The target audience for the cringe commercial has to be white girls who’ve been taught that the white patriarchy will take away their bodily autonomy and that sexual normalcy is a mask for psychopathy. It’s the demo that learned about the Arab-Israeli conflict from TikTok and is currently being advised that Kamala is brat. “Weird” is a word firmly implanted in the teenybopper vocabulary; they use it more prodigiously than other sex and age groups.

This kind of cultural messaging is designed to speak to the repulsions of barely legal female voters. Unfortunately, if internalized, it will ensure a continuation of the trend of young women remaining single way too long and feeling resentful as a result. They won’t date the men in their own community, because they’ve been taught that they are not good enough, and cultural differences will keep them from forming lasting relationships with others.

Most importantly, the message is designed to otherize white men. It’s not just a single comment like Hillary’s, but the entire structure of the campaign that relies on telling the nation that the very demographic that gave us the idea of life, liberty, and the pursuit of happiness and who built our American home are repulsive, perverted incels.

It also preempts a possible attack on Harris’s own dating history. With the GOP is weird tagline seared in voters’ heads, slut shaming is weird is but a natural conclusion.
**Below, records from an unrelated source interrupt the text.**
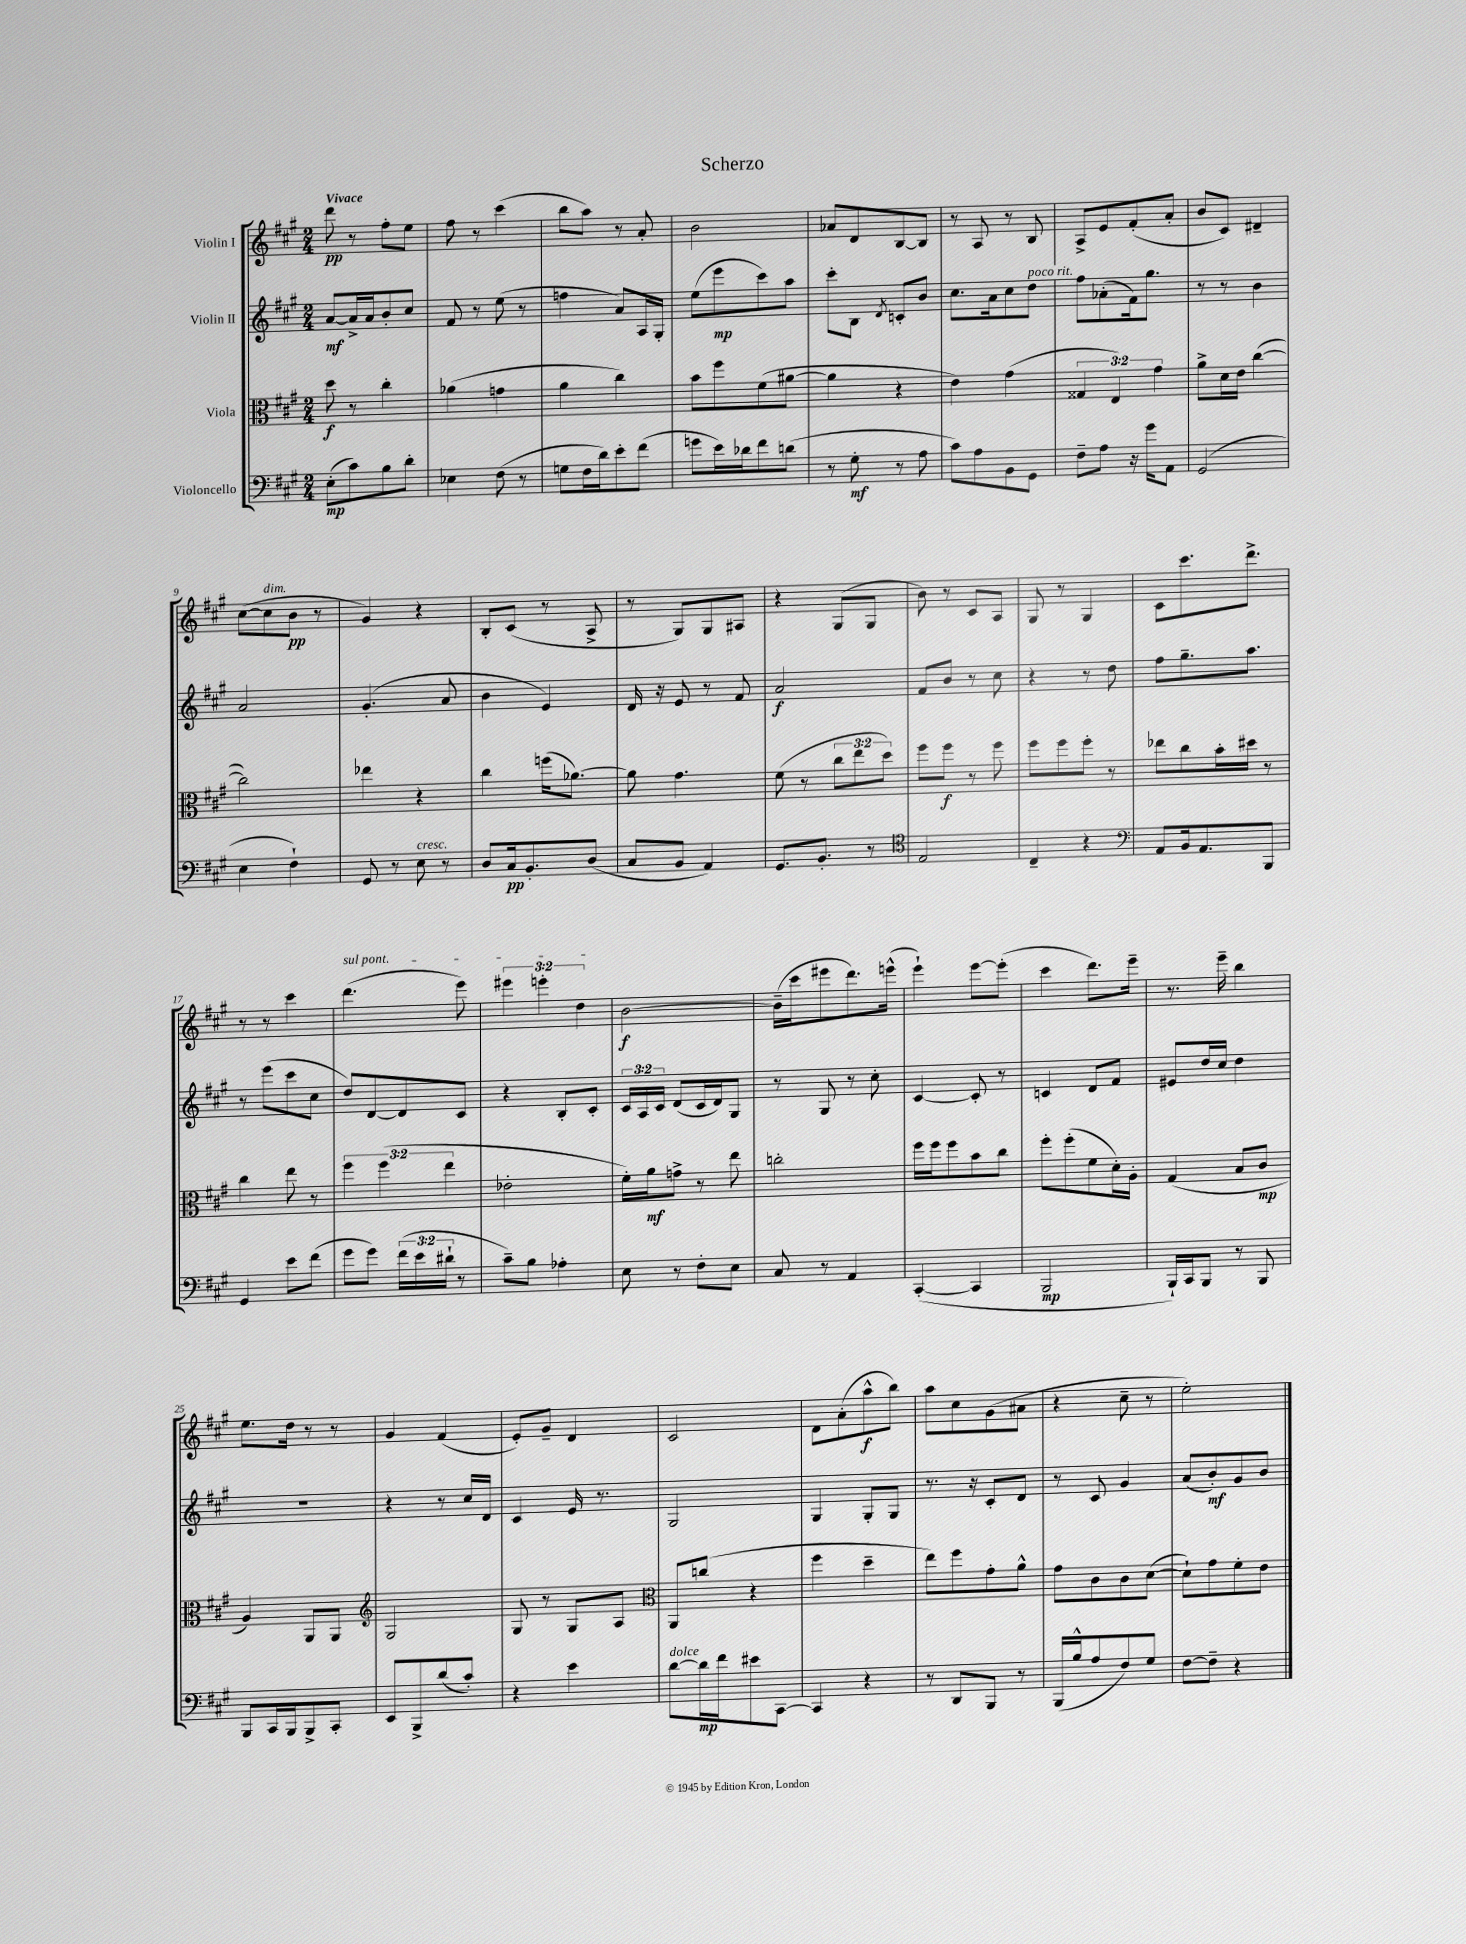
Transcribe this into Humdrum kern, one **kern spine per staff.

**kern	**kern	**kern	**kern
*staff4	*staff3	*staff2	*staff1
*clefF4	*clefC3	*clefG2	*clefG2
*k[f#c#g#]	*k[f#c#g#]	*k[f#c#g#]	*k[f#c#g#]
*M2/4	*M2/4	*M2/4	*M2/4
(8E'	8dd	[8a	8ddd
8c#)	8r	16a^]	8r
.	.	16a	.
8B	4cc#'	8b'	8ff#'
8d'	.	8cc#	8ee
=	=	=	=
4E-	(4a-	8f#	8ff#
.	.	8r	8r
(8F#	4g	(8ee	(4ccc#
8r	.	8r	.
=	=	=	=
8G	4a	4ff	8bb
16F#	.	.	8aa)
16d)	.	.	.
8e'	4cc#)	8a)	8r
(8f#	.	16A	8a'
.	.	16G#'	.
=	=	=	=
8g	8b	(8ee	2b
16e)	8ff#	8eee	.
16d-	.	.	.
8f#	(8f#	8ccc#)	.
(8d	[8a#	8aa	.
=	=	=	=
8r	4a#]	8ccc#'	8a-
8G#'	.	8B	8d
.	.	8qd	.
8r	4r	8c'	[8B
8A	.	8b	8B]
=	=	=	=
8c#)	4e)	8.cc#	8r
8A	.	.	8A
.	.	16a	.
8BB	(4g#	8cc#	8r
8GG#	.	8dd	8B
=	=	=	=
8F#~	6G##	8ff#	8A^
8A	.	(8a-'	8e
.	6E)	.	.
16r	.	16f#)	(8f#'
16g#	.	8.gg#	.
.	6g#	.	.
8AA	.	.	8a'
=	=	=	=
(2GG#	8a^	8r	8b
.	16d	8r	8c#)
.	16e	.	.
.	([4cc#	4b	4d#~
=	=	=	=
4E	2cc#])	2a	([8cc#
.	.	.	8cc#]
4F#`)	.	.	8b
.	.	.	8r
=	=	=	=
8GG#	4ee-	(4.g#'	4g#)
8r	.	.	.
8E	4r	.	4r
8r	.	8a	.
=	=	=	=
8D	4cc#	4b	8B'
16C#	.	.	(8c#
8.BB'	.	.	.
.	(16ff	4e)	8r
.	[8.a-)	.	.
(8D	.	.	8A^
=	=	=	=
8C#	8a-]	16d	8r
.	.	16r	.
8BB	4.g#	8e	8G#)
4AA)	.	8r	8G#
.	.	8f#	8A#
=	=	=	=
8.GG#	(8f#	2a	4r
.	8r	.	.
8.BB'	.	.	.
.	12cc#	.	(8G#
.	12ee	.	.
8r	.	.	8G#
.	12dd)	.	.
=	=	=	=
*clefC4	*	*	*
2E	8ff#	8f#	8b)
.	8ff#	8b	8r
.	8r	8r	8c#
.	8ff#	8cc#	8A
=	=	=	=
4C#~	8ff#	4r	8G#
.	8ff#	.	8r
4r	8ff#'	8r	4G#
.	8r	8dd	.
=	=	=	=
*clefF4	*	*	*
8AA	8ee-	8ff#	8c#
16BB	8cc#	8.gg#~	8.ccc#
8.AA	.	.	.
.	16b'	.	.
.	16dd#	8.aa	8.ddd^
8BBB	8r	.	.
=	=	=	=
4GG#	4cc#	8r	8r
.	.	(8eee	8r
8e	8ee	8ccc#	4ccc#
(8f#	8r	8cc#	.
=	=	=	=
8g#	6ff#	8dd)	(4.ddd
8g#)	.	[8d	.
.	(6ff#	.	.
(24f#	.	8d]	.
24e	.	.	.
24d#`	6ee	.	.
8r	.	8c#	8eee)
=	=	=	=
8c#~)	2e-'	4r	6eee#
8B	.	.	.
.	.	.	6eee'
4A-'	.	8B'	.
.	.	.	6dd
.	.	8c#'	.
=	=	=	=
8E	16f#')	24c#	[2b
.	.	24A	.
.	16a	.	.
.	.	24c#	.
8r	8g^	(8d	.
8F#'	8r	16c#	.
.	.	16d)	.
8E	8ee	8G#	.
=	=	=	=
8C#	2cc'	8r	(16b~]
.	.	.	16ccc#
8r	.	8G#	8eee#
4AA	.	8r	8.ddd)
.	.	8cc#'	.
.	.	.	(16eee^^
=	=	=	=
([4CC#'	16ff#	[4c#	4eee`)
.	16ff#	.	.
.	8ff#	.	.
4CC#]	8b	8c#']	[8eee
.	8cc#	8r	(8eee']
=	=	=	=
2BBB	8ff#'	4c	4ccc#
.	(8ff#'	.	.
.	8f#	8d	8.ddd)
.	16d')	8f#	.
.	16A'	.	16eee~
=	=	=	=
16BBB`)	(4G#	8e#	8.r
16CC#	.	.	.
8BBB	.	16dd	.
.	.	16cc#	16eee~
8r	8B	4dd	4bb
8BBB	8c#	.	.
=	=	=	=
8BBB	4A)	2r	8.ee
16CC#	.	.	.
16BBB	.	.	16dd
8BBB^	8AA	.	8r
8CC#'	8AA	.	8r
=	=	=	=
*	*clefG2	*	*
8EE	2G#	4r	4g#
8BBB^	.	.	.
(8d	.	8r	(4f#
8c#')	.	16cc#	.
.	.	16d	.
=	=	=	=
4r	8G#	4c#	8e')
.	8r	.	8g#~
4e	8G#	16e	4d
.	.	8.r	.
.	8A	.	.
=	=	=	=
*	*clefC3	*	*
[8d	8AA	2G#	2c#
16d]	(8cc	.	.
16f#	.	.	.
8e#	4r	.	.
[8CC#	.	.	.
=	=	=	=
4CC#]	4ff#	4G#	8d
.	.	.	(8a'
4r	4dd~	8G#'	8aa^^
.	.	8G#	8bb)
=	=	=	=
8r	8ee)	8.r	8aa
8DD	8ff#	.	8cc#
.	.	16r	.
8BBB	8g#'	8c#'	(8g#
8r	8a^^	8d	8a#
=	=	=	=
(16BBB	8g#	8r	4r
16B^^	.	.	.
8A	8c#	8c#	.
8F#)	8c#	4g#	8cc#~
8G#	([8d	.	8r
=	=	=	=
[8F#	8d`])	(8a	2ee')
8F#~]	8g#	8b')	.
4r	8f#'	8g#	.
.	8e	8b	.
==	==	==	==
*-	*-	*-	*-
Never mind that the problem with Harris is not her body count but that she’s been with one particular man—the former San Francisco mayor Willie Brown—who still wields considerable power in California and is genuinely weird.

I don’t know if the plan to turn out young women will backfire. Regardless of the election’s outcome, it may have the benefit of changing the demographic composition of the Unite States, something that the party in power is already doing via illegal immigration. Young men and their parents and grandparents—and women too—have every reason to be outraged. I hope they remember the weirdness the first Tuesday in November.